Building a cybersecure manufacturing strategy
By Bill Lydon
I was fortunate to have the opportunity to talk with Dawn Cappelli, an experienced and accomplished cybersecurity expert, who shared her advice on building cybersecure manufacturing organizations. Cappelli is vice president, global security, and chief information security officer at Rockwell Automation.
Before coming to Rockwell, she was founder and director of Carnegie Mellon's CERT Insider Threat Center. Cappelli is recognized as one of the world's leaders in insider threat mitigation and has worked with government and industry leaders on national strategy issues. Cappelli is a certified information systems security professional (CISSP), and she has a BS in computer science and mathematics from the University of Pittsburgh. Cappelli came to Rockwell Automation in 2013 as director, insider risk, and built the company's insider risk program. Her team is responsible for protecting Rockwell Automation and its ecosystem of customers, suppliers, distributors, and partners from the ever-changing global cyberthreat landscape.
I asked Cappelli what first steps a manufacturing company should take on the journey to achieve cybersecurity protection. She shared her experience, insights, and recommendations for creating a comprehensive industrial cybersecure manufacturing organization.

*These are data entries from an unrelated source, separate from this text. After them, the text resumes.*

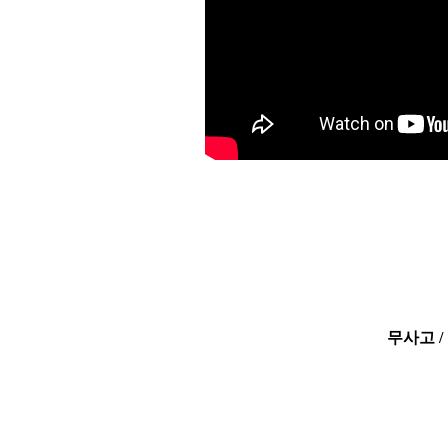
무사고 /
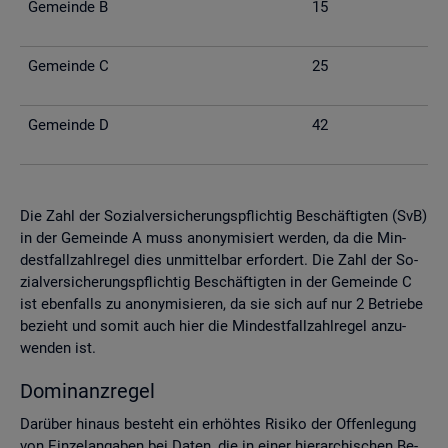
Ge­mein­de B
15
Ge­mein­de C
25
Ge­mein­de D
42
Die Zahl der So­zi­al­ver­si­che­rungs­pflich­tig Be­schäf­tig­ten (SvB)
in der Ge­mein­de A muss an­ony­mi­siert wer­den, da die Min­
dest­fall­zahl­re­gel dies un­mit­tel­bar er­for­dert. Die Zahl der So­
zi­al­ver­si­che­rungs­pflich­tig Be­schäf­tig­ten in der Ge­mein­de C
ist eben­falls zu an­ony­mi­sie­ren, da sie sich auf nur 2 Be­trie­be
be­zieht und somit auch hier die Min­dest­fall­zahl­re­gel an­zu­
wen­den ist.
Do­mi­nanz­re­gel
Dar­über hin­aus be­steht ein er­höh­tes Ri­si­ko der Of­fen­le­gung
von Ein­zel­an­ga­ben bei Daten, die in einer hier­ar­chi­schen Be­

The first step a manufacturer should take is to determine the leader of the cybersecurity effort. Cappelli noted that many manufacturing companies already have a chief information security officer (CISO) responsible for information technology (IT) security, but traditionally operational technology (OT) security has been the responsibility of the OT engineers. "People are realizing now, due to the convergence of IT and OT, that it's important to have one security leader responsible for all cybersecurity for the company." This is someone who can work with both IT and OT to build and execute a holistic cybersecurity strategy that encompasses the entire ecosystem of not only IT and OT, but also of all external connections, including third parties and the supply chain.

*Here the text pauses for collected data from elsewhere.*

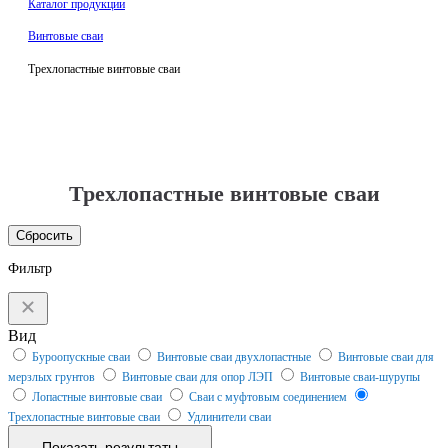
Каталог продукции
Винтовые сваи
Трехлопастные винтовые сваи
Трехлопастные винтовые сваи
Сбросить
Фильтр
Вид
Буроопускные сваи
Винтовые сваи двухлопастные
Винтовые сваи для
мерзлых грунтов
Винтовые сваи для опор ЛЭП
Винтовые сваи-шурупы
Лопастные винтовые сваи
Сваи с муфтовым соединением
Трехлопастные винтовые сваи
Удлинители сваи
Показать результаты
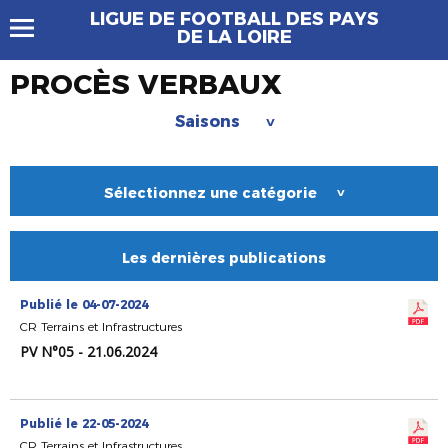
LIGUE DE FOOTBALL DES PAYS
DE LA LOIRE
PROCÈS VERBAUX
Saisons
>
Sélectionnez une catégorie
>
Les dernières publications
Publié le 04-07-2024
CR Terrains et Infrastructures
PV N°05 - 21.06.2024
Publié le 22-05-2024
CR Terrains et Infrastructures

Cappelli described the industry trend of CISOs being given responsibility and/or accountability for all cybersecurity for the company. One reason why is that cybersecurity in IT is significantly more mature than in OT, and someone with IT security experience understands how to methodically build the cybersecurity program across the organization using a risk-based approach.
One of the challenges is building a cross-functional team including both IT and OT, since traditionally they have not worked closely together. Cappelli recommends using the NIST Cybersecurity Framework (NIST CSF) (www.nist.gov/cyberframework) as a tool to deploy a focused process and involve all parties. The framework helps to identify gaps in cybersecurity strategy and becomes the blueprint for risk assessment. Bringing together cross-functional personnel consisting of IT and OT experts, plant experts, and plant engineers using the NIST CSF focuses the activity and fosters team building based on shared goals. This process for building the strategy creates a shared vision and understanding of all stakeholders' challenges and ongoing positive working relationships.
An important part of this process is prioritizing cybersecurity efforts based on risk. This helps companies prioritize investments, because it is typically impractical to do everything at once.
I asked Cappelli for any tips based on her experience building the Rockwell Automation program over the past few years. She suggests starting first in the IT group to "get your feet wet" if you have not yet used the NIST CSF, then use the NIST CSF Manufacturing Profile to create your manufacturing security strategy. Also, the NIST CSF helps to identify some quick wins for the manufacturing environment, like ongoing communications to maintain security awareness among plant personnel. Rockwell Automation has done this with a monthly cybersecurity awareness bulletin to reinforce topics like the importance of physical security, social engineering, not sharing passwords, and safely using USBs.